Another type 1 here - diagnosed in 1993 (so 30 years now) when I was 6.
I'm up, reading this thread at 5am, as I've been woken up twice tonight by my Libre alarm. Two hypos in one night. I've given up on sleep now (which will make me tired at work later), my bed is soaking wet (sorry for tmi), as I woke up drenched in that much excessive sweat (I honestly panicked and thought I had wet myself). My DH is sleeping next to me, so I don't want to wake him just to change the sheets - I've placed a towel on top my wet side, and am laying on top that.
Still, I'm thankful that right now I am awake. The alternative is all too real for me.
IOver the last 30 years, I've been called a 'druggie', been told I ate too many cakes as a child, been, been told I'm "lucky it's just diabetes", as well as *Oh, you're lucky you don't have to pay for your prescriptions" - all in jest, of course.

Data under study:
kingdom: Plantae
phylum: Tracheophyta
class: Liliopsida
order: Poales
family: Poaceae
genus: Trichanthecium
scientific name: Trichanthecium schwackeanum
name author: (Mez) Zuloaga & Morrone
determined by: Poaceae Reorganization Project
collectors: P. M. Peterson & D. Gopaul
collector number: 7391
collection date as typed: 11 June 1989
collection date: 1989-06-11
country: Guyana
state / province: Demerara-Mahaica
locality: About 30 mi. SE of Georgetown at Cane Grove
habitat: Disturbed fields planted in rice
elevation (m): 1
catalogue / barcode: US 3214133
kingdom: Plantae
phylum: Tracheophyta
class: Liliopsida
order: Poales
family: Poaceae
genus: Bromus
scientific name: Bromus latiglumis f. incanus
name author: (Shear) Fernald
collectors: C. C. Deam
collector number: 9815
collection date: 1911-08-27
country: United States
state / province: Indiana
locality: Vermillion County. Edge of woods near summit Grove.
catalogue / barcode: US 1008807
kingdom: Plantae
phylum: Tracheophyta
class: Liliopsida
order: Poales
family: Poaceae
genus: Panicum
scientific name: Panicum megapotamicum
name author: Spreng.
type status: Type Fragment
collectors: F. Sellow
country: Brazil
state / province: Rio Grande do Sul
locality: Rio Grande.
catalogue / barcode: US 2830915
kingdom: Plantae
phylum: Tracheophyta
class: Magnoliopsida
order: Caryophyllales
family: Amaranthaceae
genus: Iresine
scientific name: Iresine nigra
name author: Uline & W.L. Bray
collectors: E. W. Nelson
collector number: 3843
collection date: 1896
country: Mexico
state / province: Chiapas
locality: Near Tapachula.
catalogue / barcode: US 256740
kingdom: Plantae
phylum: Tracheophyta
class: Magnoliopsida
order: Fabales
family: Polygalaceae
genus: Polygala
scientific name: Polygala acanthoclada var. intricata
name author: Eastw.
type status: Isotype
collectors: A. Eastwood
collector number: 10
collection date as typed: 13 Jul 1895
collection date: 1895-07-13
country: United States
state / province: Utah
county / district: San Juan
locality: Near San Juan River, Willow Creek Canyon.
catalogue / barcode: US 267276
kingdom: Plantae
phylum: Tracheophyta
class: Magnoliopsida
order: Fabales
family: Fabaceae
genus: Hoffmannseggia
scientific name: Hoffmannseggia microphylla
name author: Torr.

Directions for this task: In the post about living with type 1 diabetes, what woke the writer twice during the night? These rows come from a separate source and have no connection to the diabetes post.

Exercise output: The writer's Libre alarm.